Use these fixtures to verify that `log-analysis` validates event-time trust before building timelines or making temporal correlation claims.

## Case 1: Windows local time without timezone evidence

**Input evidence:**

- Windows Security Event 4624 shows `TimeCreated=2026-06-06 01:15:20`.
- The export does not include UTC offset, source timezone, daylight-saving status, or collector normalization metadata.
- The analysis window includes users in multiple regions.

**Expected behavior:**

- Do not convert the event to UTC as high confidence.
- Mark the source timezone / offset as unknown in the Timestamp Normalization Matrix.
- Mark temporal conclusions that depend on this event as `Low` confidence or `Not Evaluable`.

## Case 2: CloudTrail eventTime vs delayed SIEM ingestion

**Input evidence:**

- AWS CloudTrail record contains `eventTime=2026-06-06T03:10:00Z`.
- SIEM record shows ingestion/index time `2026-06-06T04:42:00Z`.
- Other records from the same account were ingested within five minutes.

**Expected behavior:**

- Use CloudTrail `eventTime` as event time, not ingestion/index time.
- Document the ingestion delay separately.
- Flag the delayed record for pipeline/backlog/replay review before relying on near-real-time alert sequence.

## Case 3: Sysmon host clock skew

**Input evidence:**

- Sysmon Event ID 1 on `workstation-7` appears at `2026-06-06T02:01:00Z`.
- Domain controller authentication logs place the same user's session start at `2026-06-06T02:10:40Z`.
- EDR metadata reports `workstation-7` clock offset `-00:11:30` from NTP.

**Expected behavior:**

- Document the clock sync / skew evidence.
- Adjust or annotate ordering so the Sysmon event is not incorrectly placed before the logon.
- Set timestamp confidence to `Medium` unless the corrected ordering is independently corroborated.

## Case 4: Linux auth log omits year and timezone

**Input evidence:**

- `/var/log/auth.log` line: `Jun 06 01:42:11 app01 sshd[4142]: Accepted publickey for deploy from 198.51.100.23 port 53210 ssh2`.
- The log bundle does not include host timezone, collection year, or rotation metadata.
- Cloud audit logs in the same investigation are UTC.

**Expected behavior:**

- Do not silently merge this entry into a UTC timeline.
- Record the missing year/timezone evidence as a visibility gap.
- Mark temporal correlation against UTC cloud logs as `Not Evaluable` until the missing context is established.

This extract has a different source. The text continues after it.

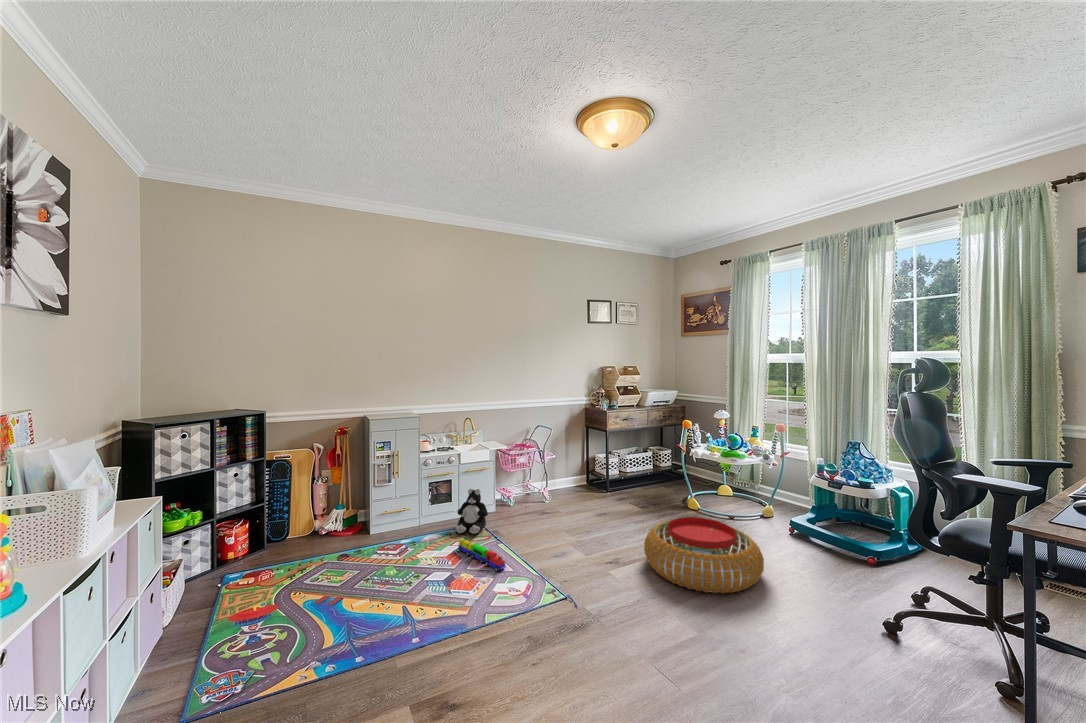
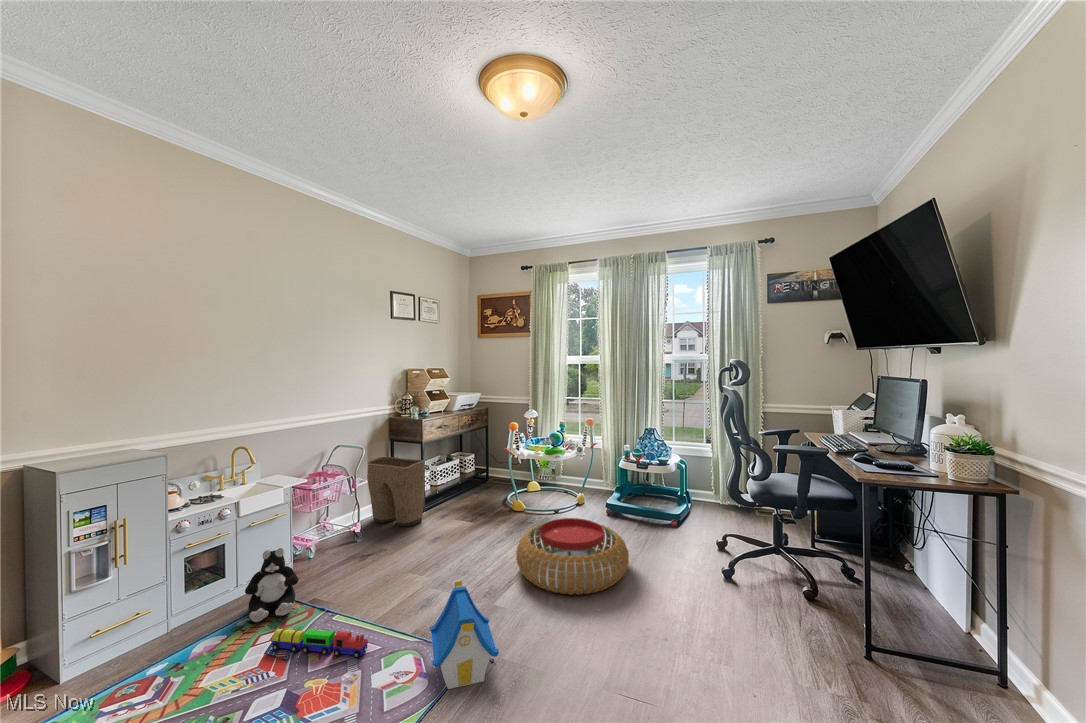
laundry basket: none [561,439,605,500] -> present [367,457,425,526]
toy house: none [524,537,584,615] -> present [430,581,499,689]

## Case 5: Parser maps canonical time to ingestion time

**Input evidence:**

- Raw application log contains `event_time=2026-06-06T09:00:00Z`.
- SIEM normalized `_time=2026-06-06T09:21:00Z`.
- Parser configuration shows `_time` was assigned from collector receipt time.

**Expected behavior:**

- Identify `event_time` as the source event time field.
- Identify `_time` as ingestion/collector time for this source.
- Mark any timeline that used `_time` as event time as incorrect and require reconstruction.

## Case 6: Complete normalized multi-source timeline

**Input evidence:**

- CloudTrail `eventTime`, Windows `TimeCreated` with UTC conversion metadata, Sysmon collector metadata, and Splunk `_time` / `_indextime` are all available.
- NTP/domain controller evidence shows all hosts within two seconds of the trusted time source.
- Parser rules show which raw field populates canonical event time for each source.

**Expected behavior:**

- Fill the Timestamp Normalization Matrix for every source.
- Mark timeline entries as `High` confidence.
- Build a UTC timeline and document ingestion delay separately from event sequence.